Training on HuggingFace Jobs (if no local GPU)

# Upload training script
hf jobs uv run \
    --flavor a100-large \
    --secrets HF_TOKEN \
    --timeout 8h \
    -- python -m neon.training.train \
        --backbone Qwen/Qwen2.5-Omni-7B \
        --mode arms_only

8. Troubleshooting

G1 Won't Enter SDK Mode

# Check connection
ping 192.168.123.10

# Check if robot is in STAND mode (required before SDK)
# Use RC controller: switch to STAND first, wait 5s, then WALK

# Check Unitree SDK version
pip show unitree_sdk2py
# Need >= 1.0.0 for G1 EDU+

Quest 3 Can't Connect

# Verify Quest is on same network
# On Quest 3: Settings → WiFi → check IP is 192.168.123.X

# Check HTTPS cert is installed
# Quest requires HTTPS for WebXR hand tracking API

# Test from Quest browser: https://192.168.123.100:8012
# If "connection refused": firewall blocking port 8012
sudo ufw allow 8012

# Latency test (should be <20ms)
ping 192.168.123.200  # Quest IP

YOLO/SAM Too Slow

# Check GPU usage
nvidia-smi

# Use smaller YOLO model
neon-collect --yolo-model yolo11n.pt   # nano (fastest)
# vs yolo11s.pt (small) or yolo11m.pt (medium)

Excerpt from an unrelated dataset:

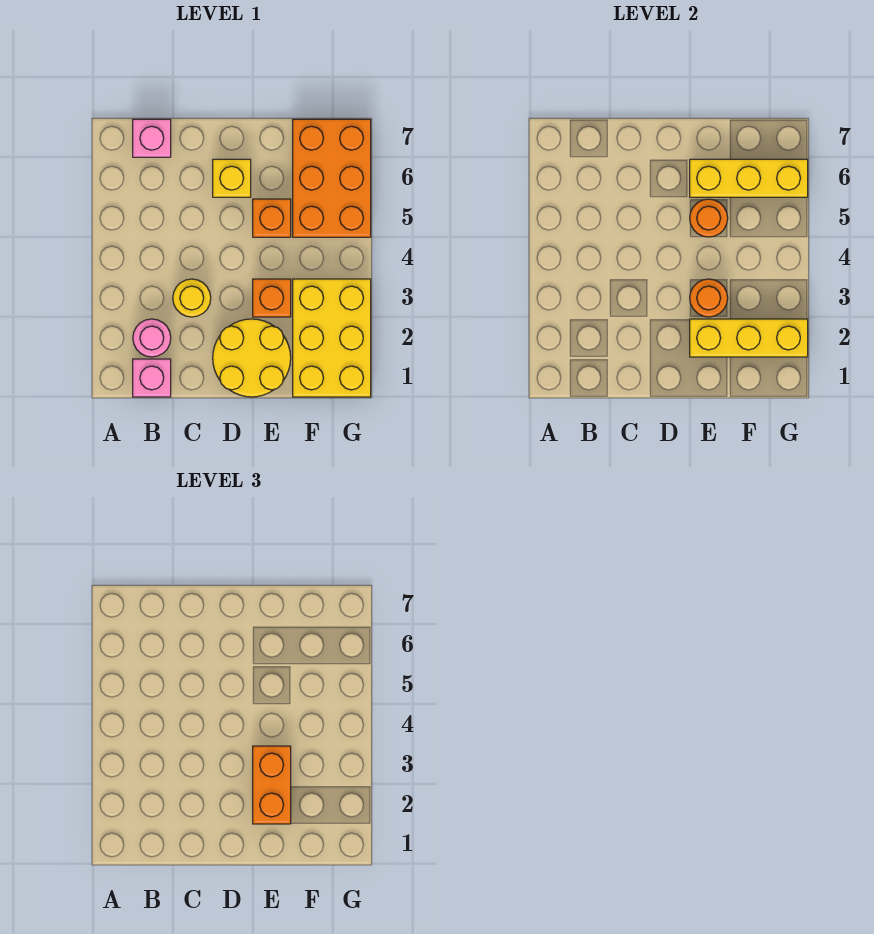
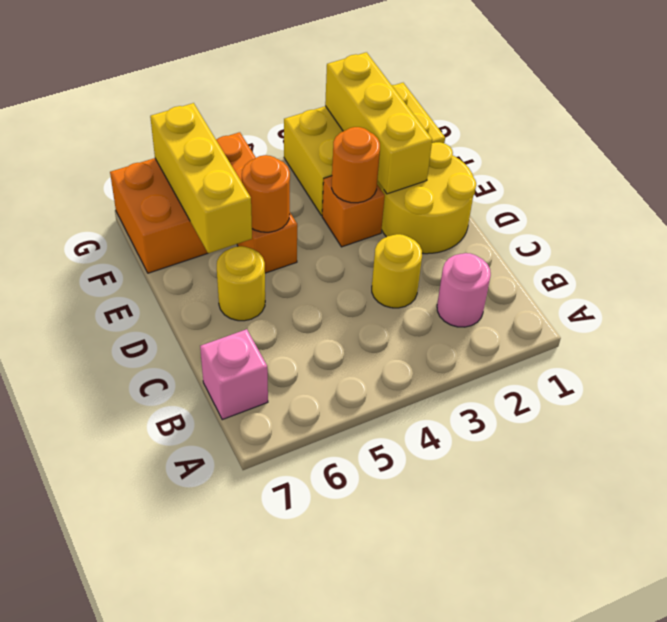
pink 1x1 brick [133,359,171,397] -> none
yellow 1x1 brick [213,159,251,197] -> yellow 1x1 round brick [217,246,265,321]
orange 1x2 brick [253,746,291,824] -> none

# Disable SAM (use YOLO box masks instead — rough but fast)
neon-collect --no-sam

# SAM runs at ~3Hz on RTX 3090, ~8Hz on RTX 4090
# YOLO runs at ~30Hz even on CPU

Audio Not Capturing

# List audio devices
python3 -c "import sounddevice; print(sounddevice.query_devices())"

# Specify device index
neon-collect --audio-device 2

# Test capture
python3 -c "
import sounddevice as sd
import numpy as np
audio = sd.rec(16000, samplerate=16000, channels=1, dtype='float32')
sd.wait()
print(f'Captured {len(audio)} samples, max={np.abs(audio).max():.3f}')
"

High Latency in Teleop

Typical latency budget:
  Quest 3 hand tracking:    ~10ms
  WebSocket transfer:       ~5ms
  IK retargeting:           ~1ms
  G1 SDK command:           ~2ms
  Physics response:         ~20ms (50Hz control)
  ─────────────────────────────
  Total:                    ~38ms (target: <50ms)

If >50ms:
  - Use 5GHz WiFi for Quest (not 2.4GHz)
  - Use Ethernet for PC↔G1 (not WiFi)
  - Reduce camera stream resolution to Quest
  - Check for other network traffic

Appendix: File Outputs

After a collection session, your HuggingFace dataset will contain:

cagataydev/neon-g1-real-v1/
├── data/
│   └── chunk-000/
│       └── 000000.parquet    # All frame data
├── meta/
│   ├── info.json             # Dataset metadata
│   ├── episodes.parquet      # Episode boundaries
│   └── tasks.parquet         # Task descriptions
└── videos/
    ├── observation.image.camera_head/
    │   └── chunk-000/
    │       └── 000000.mp4    # Head camera video
    └── observation.image.camera_hand/
        └── ...

Then train with:

neon-train --config configs/g1_real_flow.yaml


"The best training data comes from the robot that will use it."